CalTopo, hear me out
My go-to tool
Last week I was on Instagram and saw a post by CalTopo about some of their updates.
Sadly this post didn’t highlight a feature that I’ve secretly been desiring for a while: nextgen image formats like AVIF or WebP for tiles.
I commented on the post, and they replied that there was a formal way to document feature requests, so I added one of those, too!
For pleasure
I’ve been a fan of CalTopo for a long time—over a decade, now. Their free tier is very generous, sharing is easy, and stacking layers is super useful.
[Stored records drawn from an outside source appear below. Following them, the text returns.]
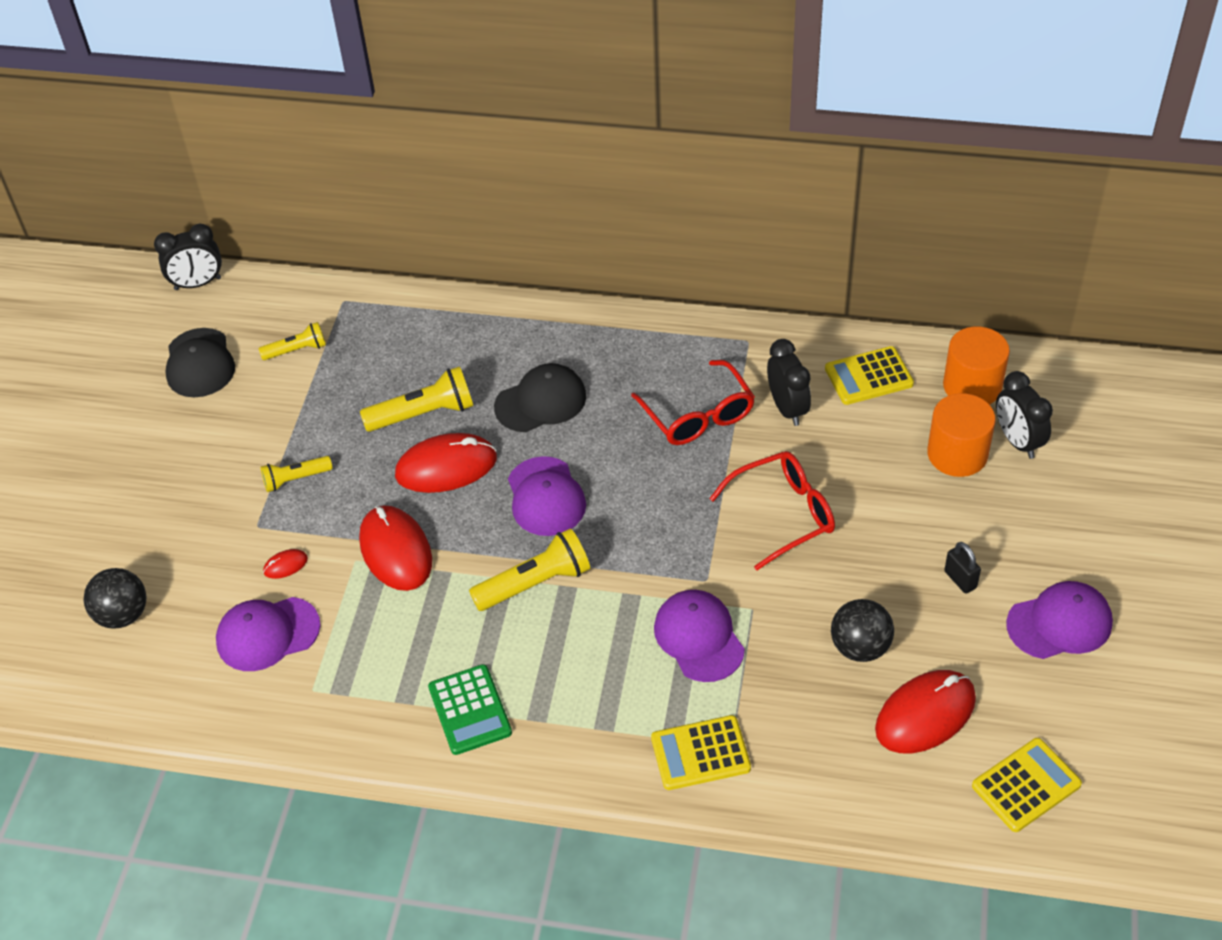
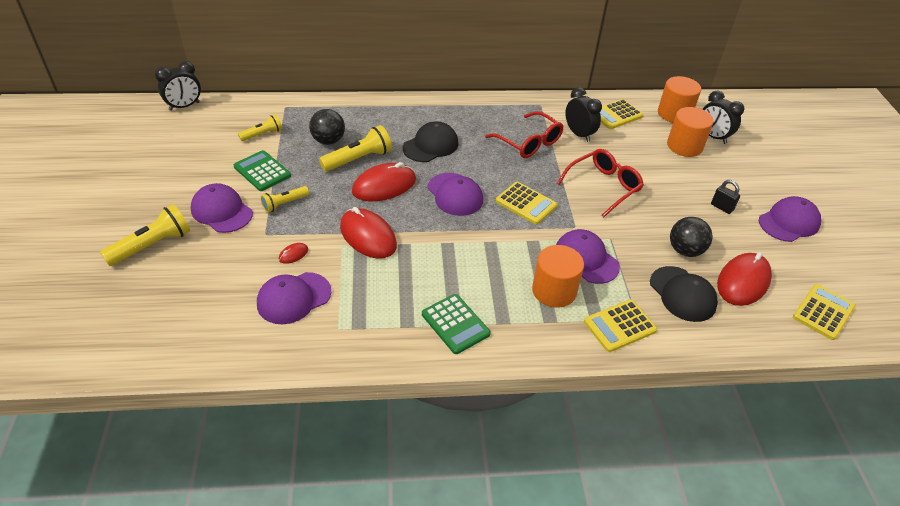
camera: 20 degrees left, 5 degrees down
(123, 615) = (180, 301): black ball -> black ball (328, 141)
(199, 363) = (197, 147): black cap -> black cap (682, 294)
(207, 480) = (221, 211): none -> purple cap
(279, 418) = (262, 171): none -> green calculator
(535, 583) = (468, 243): yellow flashlight -> yellow flashlight (152, 245)
(629, 682) = (554, 291): none -> orange cylinder
(647, 528) = (526, 203): none -> yellow calculator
As a skier, I’ve always found the slope angle shading handy for assessing avy terrain. In addition, satellite imagery and fire history help scope out where the most open lines are.
And for work
When I was out in the field last summer doing weed surveys, we used CalTopo because it was easy to drop pins or polygons to mark where different weeds were located, keep tabs on our tracks using GPX, and save maps for offline use since we’d be walking all day without cell service.
Still, there are plenty of times when I don’t have maps saved. I almost always regret that because service is either spotty at best in the backcountry or nonexistent.
Inevitably I end up with some weird half-loaded map that takes forever and a day to get to a useful state. Usually I just keep on walking, running, or skiing and vow to save more tiles next time.
The problem
But it doesn’t have to be that way!
I took it upon myself to peel back the layers—see what I did there?—and get a better look at what was going on with network traffic.
Here’s a screenshot of using the website on a mobile device with a 3G-throttled network:
See that? It took over a minute to fully load. Yikes.
It’s kind of a bummer that CalTopo, which labels themselves as “the next generation of digital mapping tools”, still use PNG images for serving their map layers. Perhaps a decade ago that’d fly, but not now.
The fix
Here’s one tile I chose to convert to a modern format to see how much data could be saved, and it’s a lot.
That’s fully a quarter the original size! And there’s no real perceptible difference in quality—AVIF and WebP generally are lossless. So, for the above example, instead of about 4MB of data, it’d be 1MB. On mobile that is such a huge difference!
Anyway, I hope the team over there is able to make some improvements in this area.
I’m not gonna stop using or paying for CalTopo, but since they seem to be making changes and have an open process for requests I thought I’d bring some attention to this fundamental flaw.
Fixing it would make customers happier and also probably save them a bunch of money.